Normalleşme, Ermenistan ve Türkiye’nin ötesine geçen bir süreç değil. Ne Rusya, ne Avrupa Birliği, ne de Azerbaycan bu yeniden birleşmede doğrudan rol oynuyor.
Azerbaycan, ikili ilişkilerde artık çok daha az engel teşkil edecek ama şu anki müsamahakâr tutumunu sürdüreceği konusunda bazı şüphelerim var. Son döneme bakılırsa, ‘bölgesel risk’ en iyi ihtimalle belirsiz, tahmin edilemez olmaya devam edecek.
İki ülkede de iç politikada dalgalanmalar yaşanıyor. Paşinyan ve Erdoğan’ın önünde ne gibi engeller var?

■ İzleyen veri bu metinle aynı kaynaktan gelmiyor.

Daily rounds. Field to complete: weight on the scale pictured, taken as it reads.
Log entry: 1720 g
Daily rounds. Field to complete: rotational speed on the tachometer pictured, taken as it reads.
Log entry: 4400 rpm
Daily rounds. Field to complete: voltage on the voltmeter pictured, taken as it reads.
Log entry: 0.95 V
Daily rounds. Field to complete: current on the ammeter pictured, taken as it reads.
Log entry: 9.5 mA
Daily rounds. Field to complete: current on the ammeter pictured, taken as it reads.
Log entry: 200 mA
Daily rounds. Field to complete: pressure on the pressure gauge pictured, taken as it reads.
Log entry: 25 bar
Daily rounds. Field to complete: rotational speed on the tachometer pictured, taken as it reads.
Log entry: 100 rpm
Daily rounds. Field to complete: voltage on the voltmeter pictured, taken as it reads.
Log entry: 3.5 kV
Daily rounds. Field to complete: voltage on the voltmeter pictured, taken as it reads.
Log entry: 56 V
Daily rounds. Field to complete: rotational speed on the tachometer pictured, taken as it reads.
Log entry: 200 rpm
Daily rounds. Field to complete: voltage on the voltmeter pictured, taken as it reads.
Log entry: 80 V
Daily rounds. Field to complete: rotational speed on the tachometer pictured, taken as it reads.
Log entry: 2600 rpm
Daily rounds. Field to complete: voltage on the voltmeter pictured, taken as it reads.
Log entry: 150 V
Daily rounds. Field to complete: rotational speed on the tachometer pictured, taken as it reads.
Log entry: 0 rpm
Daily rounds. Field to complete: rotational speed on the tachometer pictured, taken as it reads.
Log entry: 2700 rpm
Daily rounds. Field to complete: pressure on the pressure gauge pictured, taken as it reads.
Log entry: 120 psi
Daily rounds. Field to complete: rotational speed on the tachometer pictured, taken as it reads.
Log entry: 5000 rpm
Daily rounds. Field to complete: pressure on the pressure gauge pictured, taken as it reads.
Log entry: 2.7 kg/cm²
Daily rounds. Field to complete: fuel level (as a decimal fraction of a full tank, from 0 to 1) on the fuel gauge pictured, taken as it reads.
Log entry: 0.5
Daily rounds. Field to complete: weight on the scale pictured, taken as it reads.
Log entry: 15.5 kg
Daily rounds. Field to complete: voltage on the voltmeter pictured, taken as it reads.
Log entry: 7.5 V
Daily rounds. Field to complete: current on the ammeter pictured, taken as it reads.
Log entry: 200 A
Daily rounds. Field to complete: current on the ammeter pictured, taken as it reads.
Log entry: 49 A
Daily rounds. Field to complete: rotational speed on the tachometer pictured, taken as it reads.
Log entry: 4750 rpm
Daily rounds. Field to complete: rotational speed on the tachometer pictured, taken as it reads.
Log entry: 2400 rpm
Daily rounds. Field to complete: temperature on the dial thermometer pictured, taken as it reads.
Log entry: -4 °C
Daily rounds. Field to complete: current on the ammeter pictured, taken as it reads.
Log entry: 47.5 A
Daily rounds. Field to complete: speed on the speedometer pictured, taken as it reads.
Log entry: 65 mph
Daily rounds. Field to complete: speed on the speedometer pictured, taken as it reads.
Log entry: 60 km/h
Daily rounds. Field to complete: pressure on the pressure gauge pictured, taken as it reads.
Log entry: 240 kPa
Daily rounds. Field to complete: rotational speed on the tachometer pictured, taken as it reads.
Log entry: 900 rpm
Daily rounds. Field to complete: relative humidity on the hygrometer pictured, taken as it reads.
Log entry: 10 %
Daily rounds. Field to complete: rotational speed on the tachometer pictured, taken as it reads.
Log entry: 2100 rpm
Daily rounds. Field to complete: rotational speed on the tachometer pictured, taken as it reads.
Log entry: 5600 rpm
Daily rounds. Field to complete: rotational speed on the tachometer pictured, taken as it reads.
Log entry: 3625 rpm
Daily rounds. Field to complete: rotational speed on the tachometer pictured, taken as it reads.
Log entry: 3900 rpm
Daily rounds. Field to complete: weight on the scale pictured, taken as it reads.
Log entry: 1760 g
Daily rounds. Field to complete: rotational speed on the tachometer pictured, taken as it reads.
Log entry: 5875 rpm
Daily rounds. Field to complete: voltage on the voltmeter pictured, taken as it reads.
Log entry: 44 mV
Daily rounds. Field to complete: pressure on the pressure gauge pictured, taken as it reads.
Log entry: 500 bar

Türkiye’de yaklaşan seçimler ve iç siyasetteki kriz, Azerbaycan faktörünün ötesinde, cevap bekleyen, ciddi sorular oluşturuyor. Normalleşmenin seyri, Ermenistan-Azerbaycan diplomatik görüşmelerinin gidişatına olduğu kadar Türkiye’deki iç siyasete de bağlı.
İki ülke arasında uçak seferlerinin yeniden başlatılması iki ülkede de önemli bir gelişme olarak görüldü fakat son gelişmeler, bunun o kadar da büyük bir başarı olmadığına işaret ediyor.
Sınırın kapalı olmasına ve iki ülke arasında diplomatik ilişki bulunmamasına rağmen, İstanbul ile Yerevan arasında yıllarca düzenli seferler yapıldı. Bu uçuşların sona ermesinin herhangi bir siyasi hamleyle ilgisi yoktu; tek neden, Türk hava yolu şirketi Atlas Jet’in iflas etmesiydi. Dolayısıyla, uçuşların yeniden başlatılması, bir atılımdan ziyade önceki statükoya dönüşü temsil ediyor ve yalnızca bir ilk adım olarak önem arz ediyor.